Receta sencilla
Torta de leche condensada, aprende a hacer este delicioso postre con solo 6 ingredientes
Ideal para la hora del mate o para cerrar cualquier comida con un toque dulce.Hay recetas que logran un equilibrio perfecto entre lo práctico y lo delicioso. La torta de leche condensada es justamente eso: simple de hacer, con ingredientes que seguro tenés en casa, y con un sabor que conquista desde el primer bocado. Su textura esponjosa y húmeda la hace ideal para acompañar una ronda de mates o para guardar en la heladera y disfrutar durante la semana.
Esta preparación no requiere experiencia en repostería. Solo un poco de ganas y algo de tiempo. Acá te dejamos el procedimiento bien detallado para que no haya margen de error y el resultado sea una torta casera digna de repetir.
Ingredientes para esta torta de leche condensada
- 3 huevos
- 1 lata de leche condensada
- 1 taza de harina leudante
- ½ taza de leche
- ½ taza de manteca derretida
- 1 cucharadita de esencia de vainilla
Paso a paso para este increíble postre
- Precalentá el horno a 180°C y engrasá un molde mediano con manteca o aceite. También podés colocarle papel manteca en la base para desmoldarla con más facilidad.
- Batí los huevos con la leche condensada en un bol grande. Hacelo con cuchara de madera, batidor de mano o eléctrico. Asegurate de integrar bien ambos ingredientes hasta que la mezcla esté homogénea y sin grumos.
- Agregá los líquidos: incorporá la leche, la manteca previamente derretida y la esencia de vainilla. Mezclá bien para que se integren todos los sabores. Esta etapa es clave para que la torta tenga buena textura.

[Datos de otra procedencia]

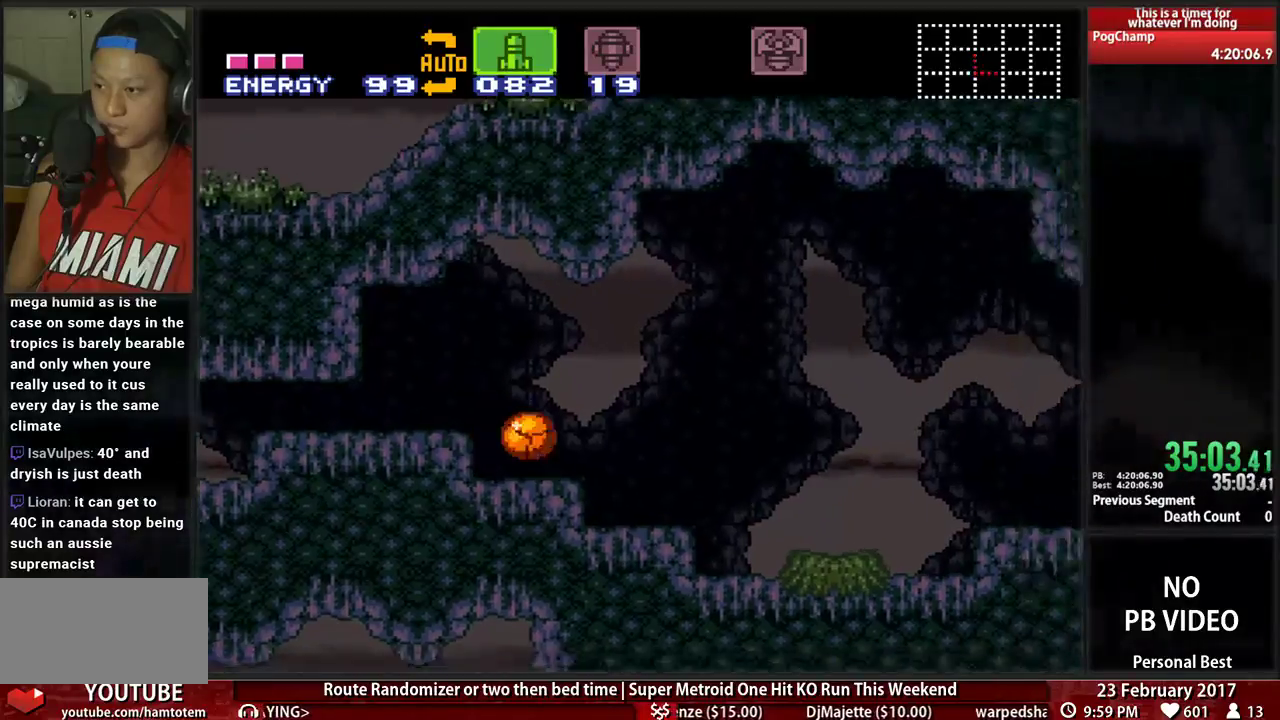
{"dt_ms": 500, "buttons": ["B", "DPAD_RIGHT"], "events": []}
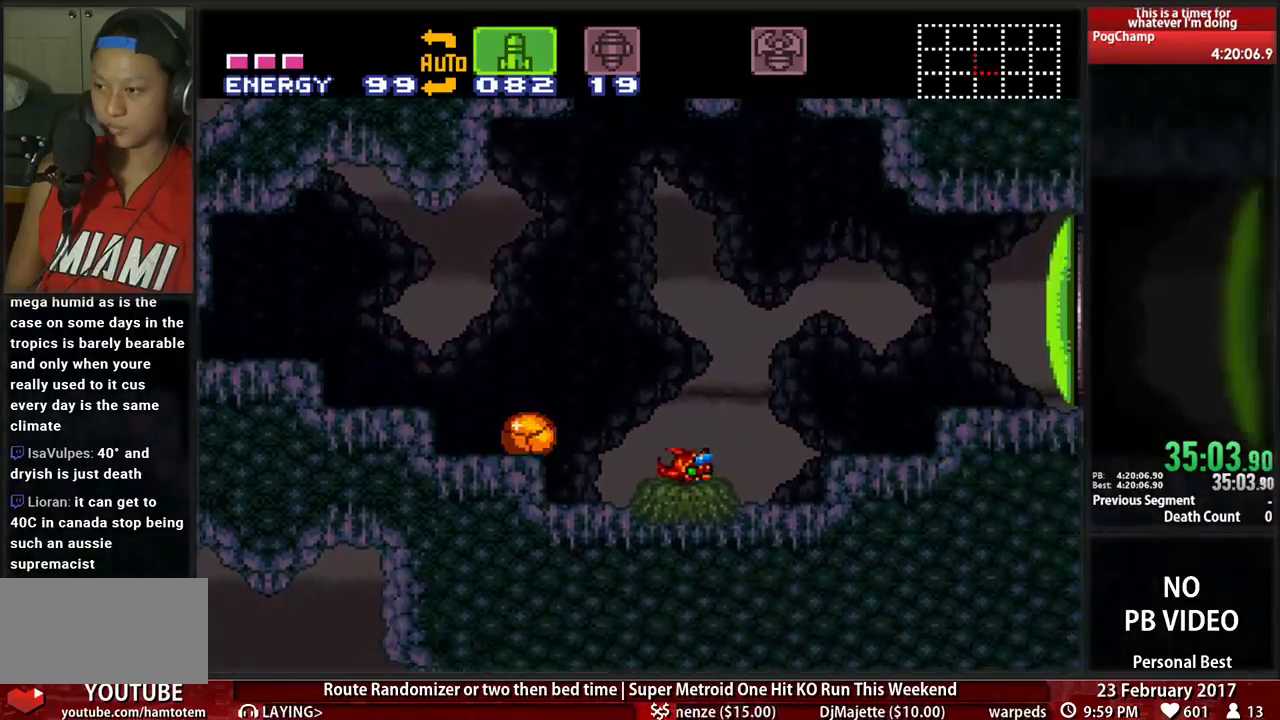
{"dt_ms": 500, "buttons": [], "events": [[17, "B", "up"], [17, "DPAD_UP", "down"], [52, "DPAD_RIGHT", "up"], [155, "DPAD_UP", "up"], [190, "X", "down"], [310, "X", "up"]]}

- Sumá la harina leudante tamizada. Hacelo de a poco, en forma de lluvia, mientras mezclás suavemente con movimientos envolventes. Esto evitará que se formen grumos y te va a ayudar a mantener la mezcla aireada.
- Verté la preparación en el molde y alisá la superficie con una espátula o cuchara. Llevá al horno durante 35 a 40 minutos o hasta que al insertar un palillo en el centro, este salga seco. El color dorado será tu mejor señal.
- Dejá enfriar a temperatura ambiente, desmoldá con cuidado y servila así como está, o espolvoreada con azúcar impalpable. Si querés una versión más golosa, podés cubrirla con una capa fina de dulce de leche o un glaseado casero.
Un postre que se adapta a todos los gustos
Si querés darle un toque personal, sumale chips de chocolate, coco rallado o ralladura de limón a la mezcla antes de hornear. También podés acompañarla con frutas frescas para una merienda más fresca y liviana.
Esta torta de leche condensada es ideal para resolver una merienda con poco presupuesto y sin renunciar al sabor. Es rendidora, se conserva muy bien y lo mejor: siempre deja a todos con ganas de repetir. ¿Qué más se puede pedir?